== Saved entries ==
______________________________

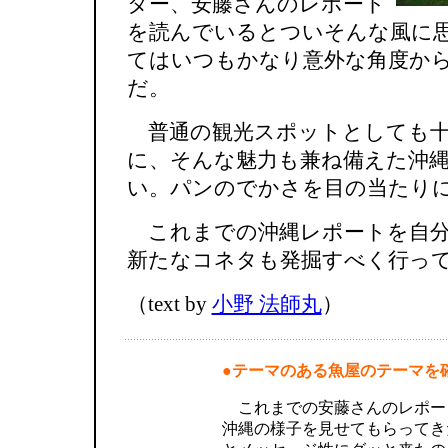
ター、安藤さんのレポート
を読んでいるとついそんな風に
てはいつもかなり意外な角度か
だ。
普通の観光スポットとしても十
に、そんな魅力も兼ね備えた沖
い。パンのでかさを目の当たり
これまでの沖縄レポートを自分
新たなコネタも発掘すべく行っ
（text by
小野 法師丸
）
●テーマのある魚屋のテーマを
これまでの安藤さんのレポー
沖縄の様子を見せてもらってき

______________________________

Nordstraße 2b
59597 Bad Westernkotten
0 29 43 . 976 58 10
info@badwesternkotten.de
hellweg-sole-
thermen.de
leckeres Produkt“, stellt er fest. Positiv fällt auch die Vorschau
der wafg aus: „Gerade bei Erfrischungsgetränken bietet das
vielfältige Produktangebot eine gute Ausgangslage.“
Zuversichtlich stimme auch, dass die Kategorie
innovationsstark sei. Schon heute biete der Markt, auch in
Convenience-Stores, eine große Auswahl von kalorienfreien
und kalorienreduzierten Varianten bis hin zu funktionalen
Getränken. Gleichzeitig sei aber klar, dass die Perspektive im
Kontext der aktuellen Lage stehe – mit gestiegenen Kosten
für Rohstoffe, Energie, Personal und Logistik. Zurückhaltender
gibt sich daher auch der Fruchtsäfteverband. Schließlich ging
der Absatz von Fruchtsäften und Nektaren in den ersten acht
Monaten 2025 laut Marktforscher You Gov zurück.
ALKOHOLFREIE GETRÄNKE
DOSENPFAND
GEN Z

______________________________

== About this task ==
Extract the lines of the material from the one containing "ター、安藤さんのレポート" through the one containing "沖縄の様子を見せてもらってき", both included, and reproduce them verbatim.

== Answer section ==
ター、安藤さんのレポート
を読んでいるとついそんな風に
てはいつもかなり意外な角度か
だ。
普通の観光スポットとしても十
に、そんな魅力も兼ね備えた沖
い。パンのでかさを目の当たり
これまでの沖縄レポートを自分
新たなコネタも発掘すべく行っ
（text by
小野 法師丸
）
●テーマのある魚屋のテーマを
これまでの安藤さんのレポー
沖縄の様子を見せてもらってき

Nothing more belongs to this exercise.